Tasks -
A - Answer these questions using the study summary on non-invasive blood component measurement below:
(i) How many in vivo dynamic spectrum samples were analyzed, and how many were identified as satisfactory?
(ii) Which three blood analytes did the calibration model cover?
(iii) What was proposed as the quality evaluation index for dynamic spectrum data?
B - Extend the study summary on non-invasive blood component measurement below, picking up right after its last point.

Source text -

Purpose of the Study:

  • To develop and validate a quality evaluation index for dynamic spectrum data to enhance non-invasive blood component measurement.
  • To improve the precision and stability of predictive models for blood analytes.

Main Methods:

  • Analysis of 110 in vivo dynamic spectrum samples, with 60 identified as satisfactory.
  • Development of a quality evaluation index based on the number of stable wavelengths.
  • Utilizing a Backpropagation (BP) artificial neural network to build a calibration model for total cholesterol, glucose, and hemoglobin against dynamic spectrum data.

Main Results:

  • The number of stable wavelengths was proposed as a quality evaluation index for dynamic spectrum data.
  • The BP artificial neural network model demonstrated improved prediction results compared to the control group.

Given information -

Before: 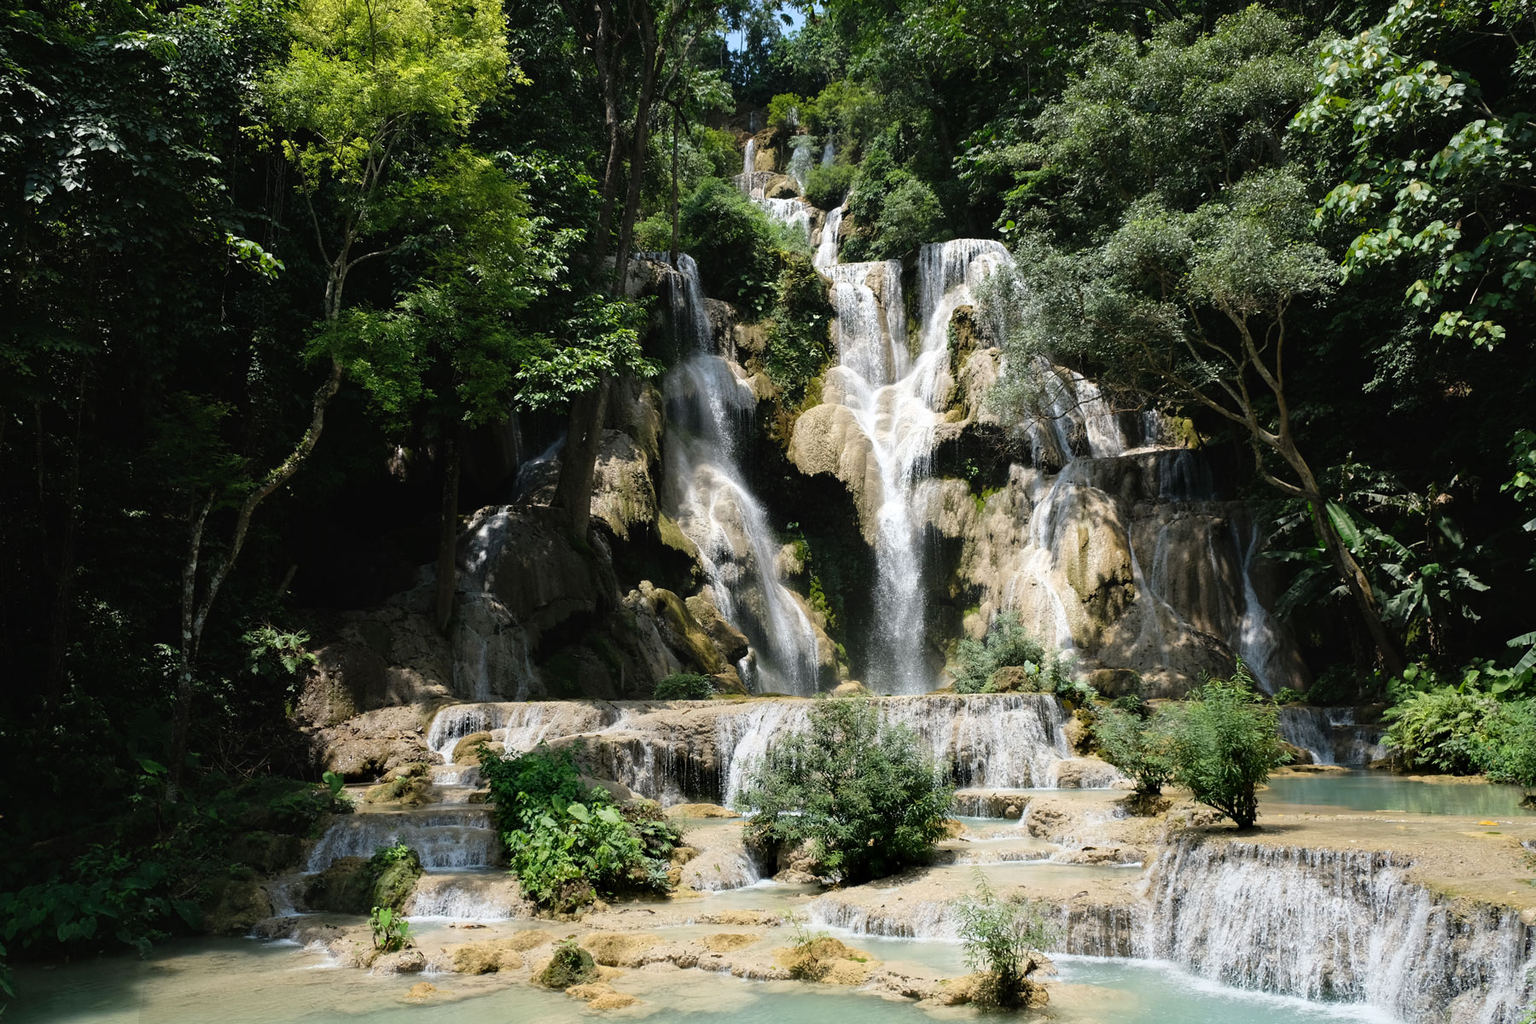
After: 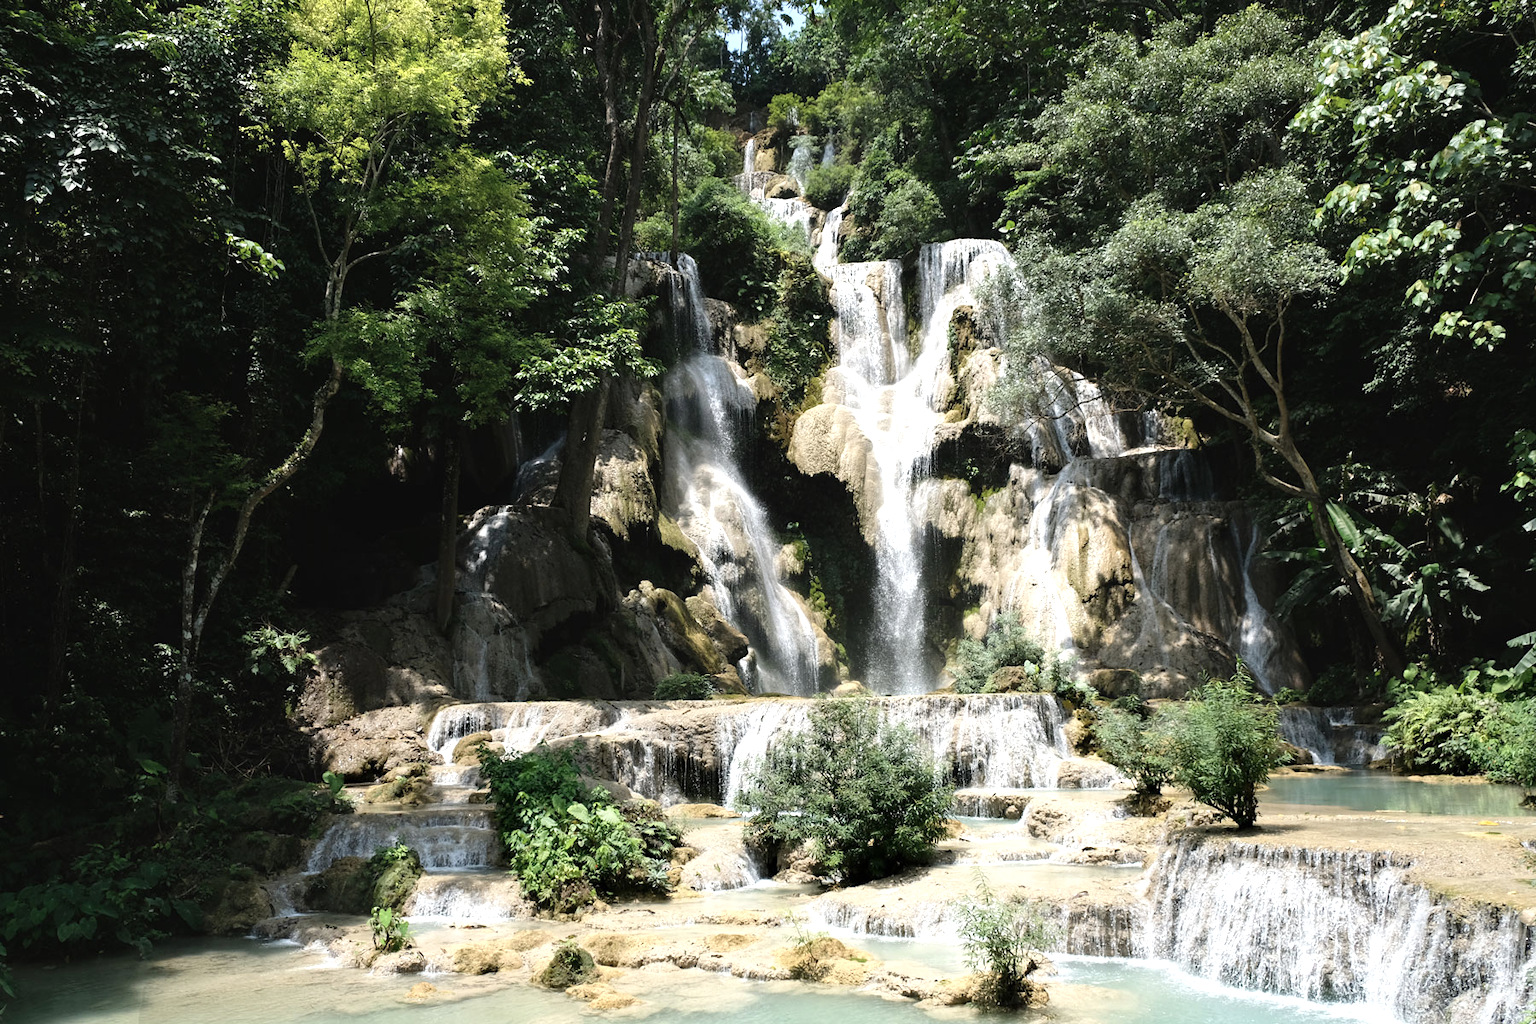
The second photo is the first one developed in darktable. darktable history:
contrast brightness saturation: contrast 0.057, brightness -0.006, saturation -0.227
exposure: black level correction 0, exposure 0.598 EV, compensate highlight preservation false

Answers to this exercise -
A -
(i) 110 samples were analyzed, and 60 were identified as satisfactory.
(ii) Total cholesterol, glucose, and hemoglobin.
(iii) The number of stable wavelengths.

B -
  • Average relative errors for total cholesterol, glucose, and hemoglobin decreased significantly from 13.8%, 15.8%, and 5.4% to 6.5%, 6.5%, and 2.1%, respectively.

Conclusions:

  • The number of stable wavelengths is an effective quality evaluation index for dynamic spectrum data.
  • Evaluating dynamic spectrum data quality leads to more reliable predictions for blood components.
  • This approach accelerates the potential clinical application of non-invasive blood component monitoring.